Wednesday, May 31, 2006

 

Cinema Interruptus

By Edward Copeland
I admit it — DVD has decidedly changed my movie-viewing habits. Granted, fatigue has a lot to do with it, but it's rare that I watch anything from beginning to end anymore. The surprising thing to me is how little it seems to affect my opinion on the movie in general — and if something is really good, it will hold my attention no matter how tired I am.


As I mentioned previously, it took me more than two weeks to get through Pat Garrett & Billy the Kid, but I'm not sure my opinion would have been much different if I'd seen the whole thing in a more reasonable period of time.

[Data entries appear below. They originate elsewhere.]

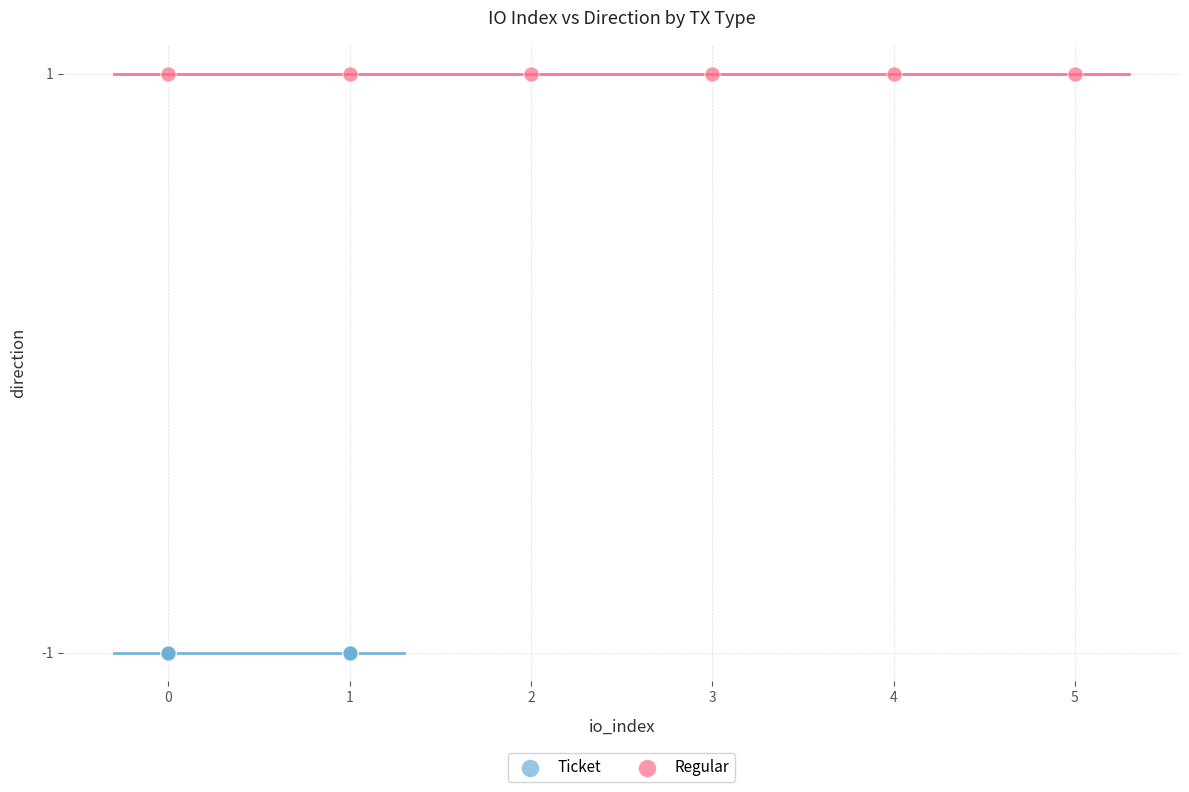

What are all the series names shown in the legend?

Ticket, Regular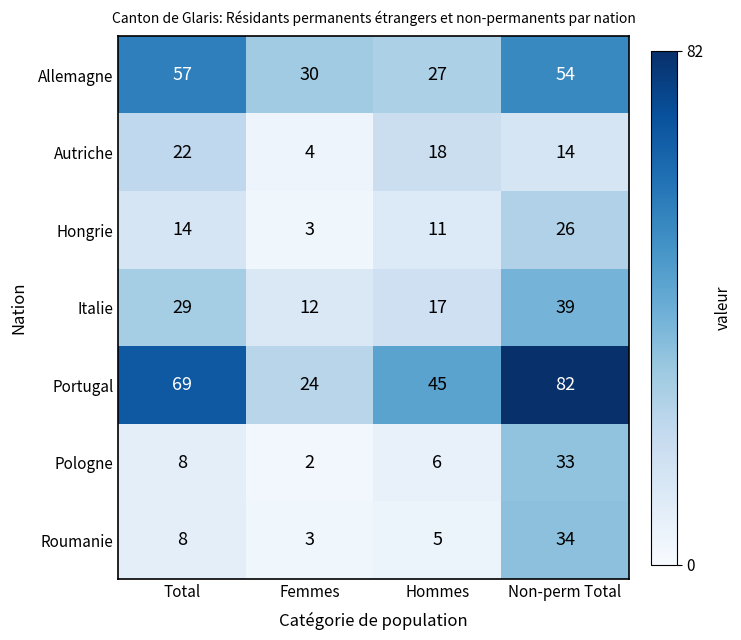

At which label is Roumanie closest to 18?

Total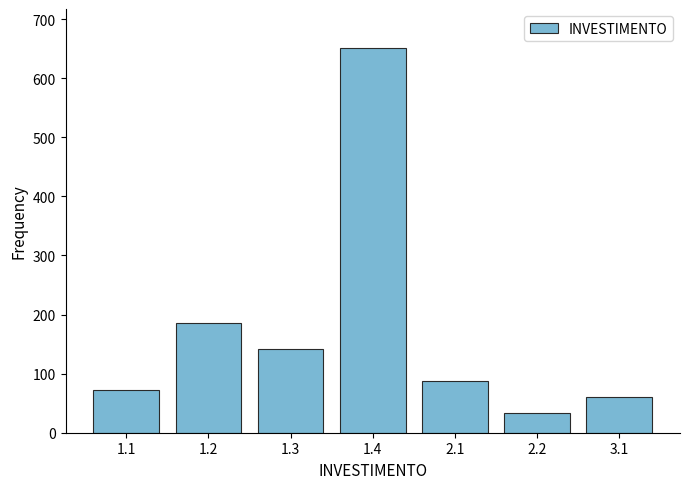

Reading right to left, transcribe all the data shown in this chart.

60	34	87	652	142	186	73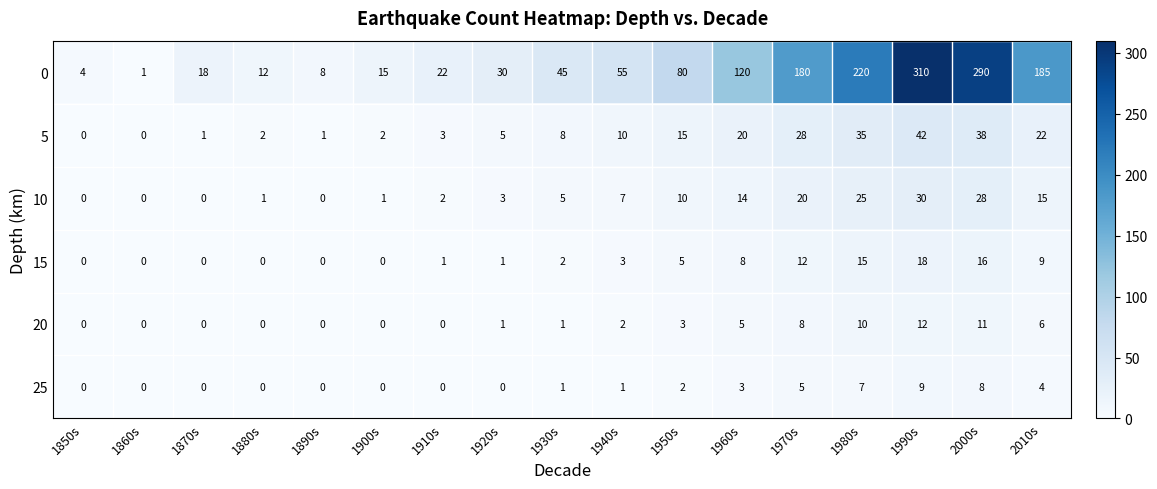

Rank the series by their maximum value, from lowest to highest.

25, 20, 15, 10, 5, 0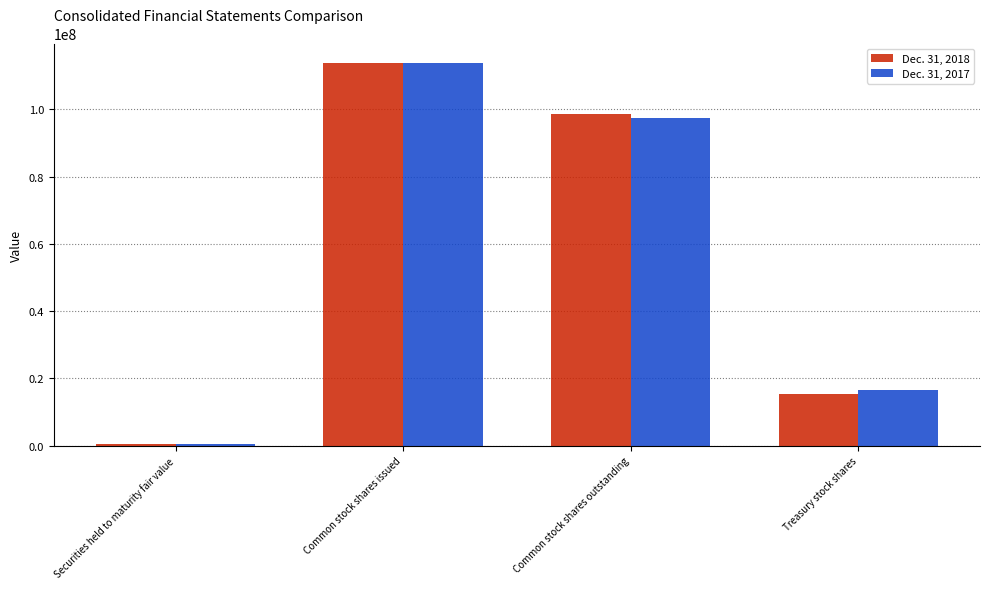

Rank the series by their average value, from highest to lowest.

Dec. 31, 2017, Dec. 31, 2018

However, this was certainly not the case with The Best of Youth, Marco Tullio Giordana's six-hour story of two brothers spanning the years 1963-2000 in Italy. Because of its length, it's divided on two discs, which unfortunately no rental services seem to want to send out at the same time. As a result, I finished part 1 back on April 7 and didn't get Part 2 until a few days ago, finishing it last night.

Miraculously, I did remember most of what had happened before, but something was definitely lost by the interruption and it's a shame, because I think this is probably a very good movie. The leads — Luigi Lo Cascio and Allesio Boni — are both good as are most of the supporting cast, especially Sonia Bergamasco as Giulia and the great Adriana Asti (so memorable in Vittorio De Sica's 1970s film A Brief Vacation) as the men's mother. I really can't craft a coherent review of the film, due to the way I had to watch it, but even under those less-than-perfect circumstances, I could tell there was much to admire.

Perhaps some day I'll try it again when I can watch it in a more compressed time period. Mail rental services should really take steps to prevent this sort of delay.